PROMPT 1:
List every calendar date that the background section on the Hernandez-Mejia case gives, whether a full date or a month and year.
PROMPT 2:
Pick up the background section on the Hernandez-Mejia case after its final sentence and keep writing it.

PAGE TEXT:
[Start of Attachment]

FACTUAL AND PROCEDURAL BACKGROUND

On March 17, 2005, DEA agents executed a search warrant at Hernandez-Mejia's residence. See Pro-Se Motion to Dismiss Indictment Based on a Violation of the Speedy Trial Act at 1, filed February 12, 2008 (Doc. 394-2) ("Defendant's Motion"). According to Hernandez-Mejia, he, along with eight other individuals, were indicted for conspiracy to possess with intent to distribute various controlled substances, in violation of 21 U.S.C. §§ 841(a)(1) and 846. See Defendant's Motion at 1. According to Hernandez-Mejia, he has been incarcerated for thirty-one months, and most of his co-Defendants' cases were resolved in December 2005 when they were sentenced. See id. at 3.

[End of Attachment]

SUPPLIED DATA:
[Start of Attachment]

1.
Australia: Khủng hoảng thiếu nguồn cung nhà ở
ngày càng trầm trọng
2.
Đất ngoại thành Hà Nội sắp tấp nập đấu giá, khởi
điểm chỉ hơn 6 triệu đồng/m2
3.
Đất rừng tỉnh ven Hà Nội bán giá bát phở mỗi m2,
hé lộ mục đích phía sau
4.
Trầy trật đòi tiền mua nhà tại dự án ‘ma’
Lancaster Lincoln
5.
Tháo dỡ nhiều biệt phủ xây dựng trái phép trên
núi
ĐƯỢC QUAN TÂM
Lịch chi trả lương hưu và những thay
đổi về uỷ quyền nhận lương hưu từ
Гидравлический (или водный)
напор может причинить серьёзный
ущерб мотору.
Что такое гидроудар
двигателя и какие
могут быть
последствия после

[End of Attachment]
[Start of Attachment]

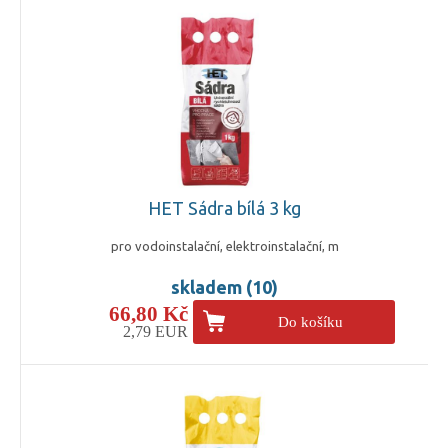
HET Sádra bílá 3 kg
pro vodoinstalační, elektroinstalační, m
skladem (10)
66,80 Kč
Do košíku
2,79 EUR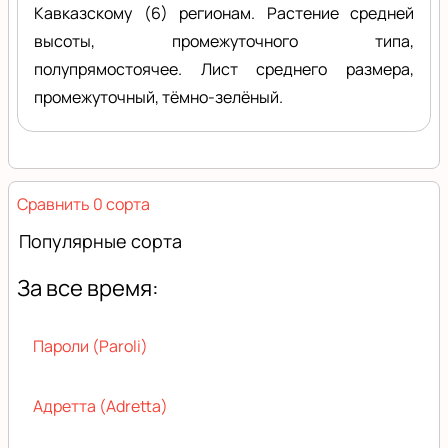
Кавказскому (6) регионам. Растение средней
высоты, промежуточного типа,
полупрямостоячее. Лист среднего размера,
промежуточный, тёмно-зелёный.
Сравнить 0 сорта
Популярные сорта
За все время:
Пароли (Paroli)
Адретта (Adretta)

[End of Attachment]
[Start of Attachment]

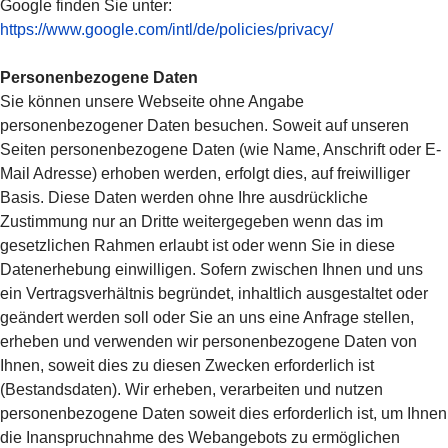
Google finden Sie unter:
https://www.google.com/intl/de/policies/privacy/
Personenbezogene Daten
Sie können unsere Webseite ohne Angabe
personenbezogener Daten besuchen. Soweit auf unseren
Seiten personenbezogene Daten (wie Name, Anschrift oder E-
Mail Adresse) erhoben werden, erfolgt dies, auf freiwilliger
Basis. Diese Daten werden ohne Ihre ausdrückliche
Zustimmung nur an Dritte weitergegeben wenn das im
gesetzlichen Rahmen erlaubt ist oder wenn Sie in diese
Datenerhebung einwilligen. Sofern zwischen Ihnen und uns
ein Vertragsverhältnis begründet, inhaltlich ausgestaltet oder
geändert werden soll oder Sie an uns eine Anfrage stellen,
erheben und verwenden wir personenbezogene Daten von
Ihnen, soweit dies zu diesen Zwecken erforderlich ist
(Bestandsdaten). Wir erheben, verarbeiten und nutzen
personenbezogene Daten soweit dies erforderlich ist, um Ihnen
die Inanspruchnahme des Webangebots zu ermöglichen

[End of Attachment]

ANSWER SPACE 1:
- March 17, 2005
- February 12, 2008
- December 2005

ANSWER SPACE 2:
The United States filed a motion to designate the case as a complex case and order a non-standard discovery order on March 29, 2005. See Government's Motion for Status Conference for the Purposes of Designating this a Complex Case, and Issuing a Non-Standard Discovery Order, filed March 29, 2005 (Doc. 75). None of the Defendants or their counsel opposed declaring the case complex, and indeed at the hearing on April 19, 2005, all Defendants — including Hernandez-Mejia — indicated that they did not object to such a designation. See Transcript of Hearing at 5:16-6:8 (taken April 19, 2005) (Court, Robbenhaar, and Rosenstein). Keith Romero, Hernandez-Mejia's attorney at the time of the hearing, did not respond to the Court's question whether anyone opposed the motion, indicating that he did not oppose designating the case as complex and issuing a non-standard discovery order. See id. at 5:16-6:10 (Court, Robbenhaar, and Rosenstein). On May 23, 2005, the Court granted the United States' motion to designate the case as complex and, after meeting with all counsel and their clients, who indicated there was no objection, issued a non-standard discovery order, scheduling the trial for January 23, 2006. See Order at 1-2, filed May 23, 2005 (Doc. 99) ("The Court having considered the United States' Motion, the Defendants having no objection to the motion, and the Court having heard from counsel on April 19, 2005, finds that the United States' request to designate this matter a complex case and for a non-standard discovery order is well taken and will be granted.").

The Court's citations to the transcripts of the hearings refer to the Court Reporter's original, unedited versions. Any final transcripts may contain slightly different page and/or line numbers.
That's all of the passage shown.